Deux images illustrent les deux journées de rencontre du pape François à Marseille : la carte de la Méditerranée dans le palais du Pharo et la chape portée par le Pape durant la messe au stade Vélodrome. De blanc et de bleu, évoquant un collage d’Henri Matisse, la grande carte de la Méditerranée déployée au-dessus de l’estrade du palais du Pharo résumait à elle seule l’esprit de ces Rencontres méditerranéennes.
Une carte de la Grande Bleue
Une carte en négatif puisque la mer était la partie colorée, en bleu, quand la terre était représentée en blanc, à rebours de ce qui se fait habituellement dans les atlas, comme pour mieux mettre en avant la spécificité de la grande bleue. Une carte qui exprimait une vision très extensive de la Méditerranée puisque celle-ci intégrait la mer Noire, bordant ainsi l’Ukraine, la Russie et le Caucase. Le cardinal Aveline pouvait alors évoquer les "cinq rives de la Méditerranée" quand, dans le langage courant, on évoque d’habitude ses deux rives, nord et sud. Cinq rives, un concept novateur, pour rappeler que la Méditerranée comprend aussi le Pont-Euxin antique, l’Asie Mineure et le Proche-Orient. En somme, une vision très antique de la mer commune, le Mare nostrum des Romains.
Une mer pour unifier, en dépit de ses nombreuses fragmentations, de ses guerres sans fin et de ses drames. Une "mosaïque d’espérance" selon la formule du Pape. Une condamnation à l’espérance pourrait-on dire, tant il n’y a pas d’autre choix possible dans cet espace où la paix est une formule de salutation habituelle, mais un état de vie malheureusement non habituel. Si le cardinal Aveline, en tant qu’archevêque de Marseille, a été très en vue, l’évêque de Corse, Mgr Bustillo, fut plus discret, alors qu’il sera créé cardinal par le Pape le 30 septembre prochain. Une autre attention à l’égard de la Méditerranée dans un parterre où se trouvaient également l’évêque d’Alger, le Français Jean-Paul Vesco, et plusieurs représentants des Églises orientales. Dans cet auditorium du Pharo, dominant le vieux port, ce sont deux mille ans d’histoire du christianisme qui étaient représentés, chrétiens d’Orient et chrétiens d’Occident regroupés pour traiter des mêmes maux.
Une chape de bleu et d’or
Haut lieu du football et de l’OM, le Stade-Vélodrome fut disposé dans une configuration inédite, celle d’une cathédrale pour une messe du Pape devant près de 60.000 personnes. Une messe fruit d’une prouesse technique, celle d’avoir pu transformer et équiper le stade en seulement trois jours, entre le match de rugby France-Namibie et la venue du Pape. Ces deux jours furent un succès logistique indéniable puisque la sécurité fut parfaitement maîtrisée, ce qui était loin d’être évident dans une ville qui est l’une des plus criminogènes de France.

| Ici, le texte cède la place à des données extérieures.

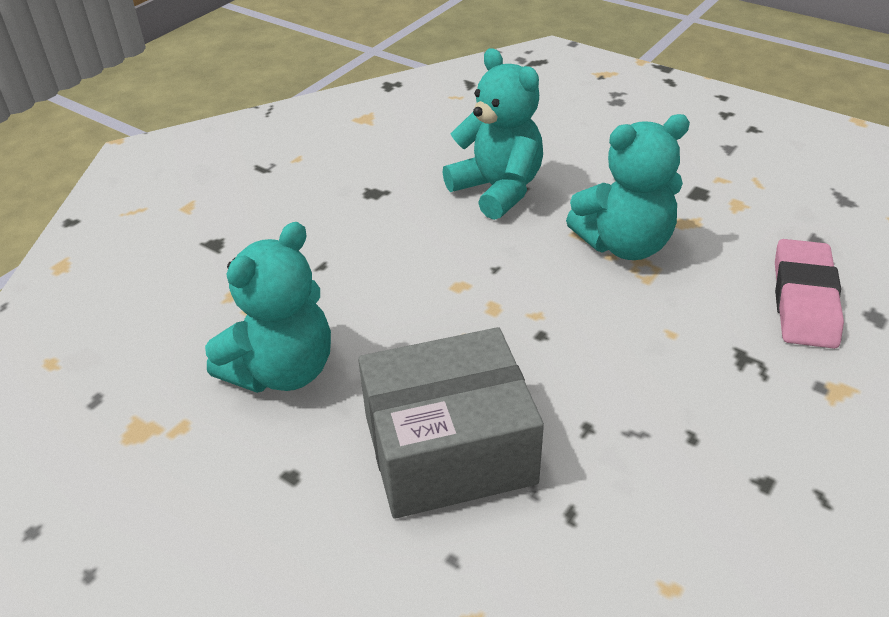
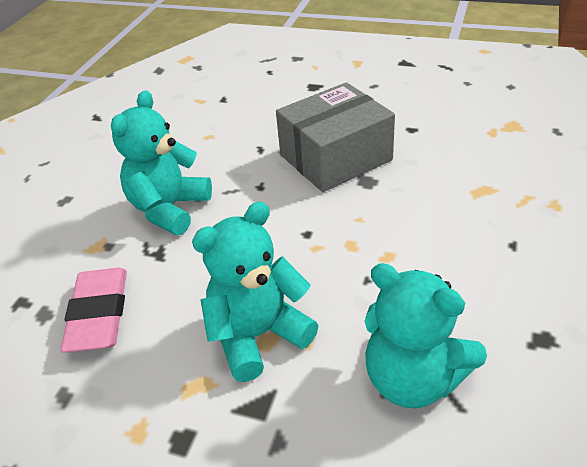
camera: 165 degrees right, 0 degrees up
(282, 371) = (465, 169): turquoise teddy bear -> turquoise teddy bear (169, 209)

La chape portée par le Pape durant la messe était aux couleurs de Marseille : blanc et bleu, rehaussée de fils d’or. Comme la statue de la Vierge Marie disposée à côté de lui et les drapeaux agités par la foule lors de son passage sur l’avenue du Prado. Pendant deux jours, Marseille a fait la Une de l’actualité pour autre chose que les trafics de drogue et les assassinats par balle. La venue du Pape a permis un moment d’unité et de joie qui a transcendé les différences religieuses et permis d’unir une cité phocéenne souvent fracturée. Les Rencontres méditerranéennes sont passées au second plan dans l’effervescence de la messe au Vélodrome, preuve que le Christ unit et rassemble et que son vicaire est la figure de l’unité de l’Église. Si les propos répétés sur les migrants étaient attendus et ont répondu aux attentes, pour Marseille, c’est d’abord ce moment d’unité et de joie qui demeure, après ces deux journées d’effervescence où la ville a pu montrer à la France un visage d’espérance.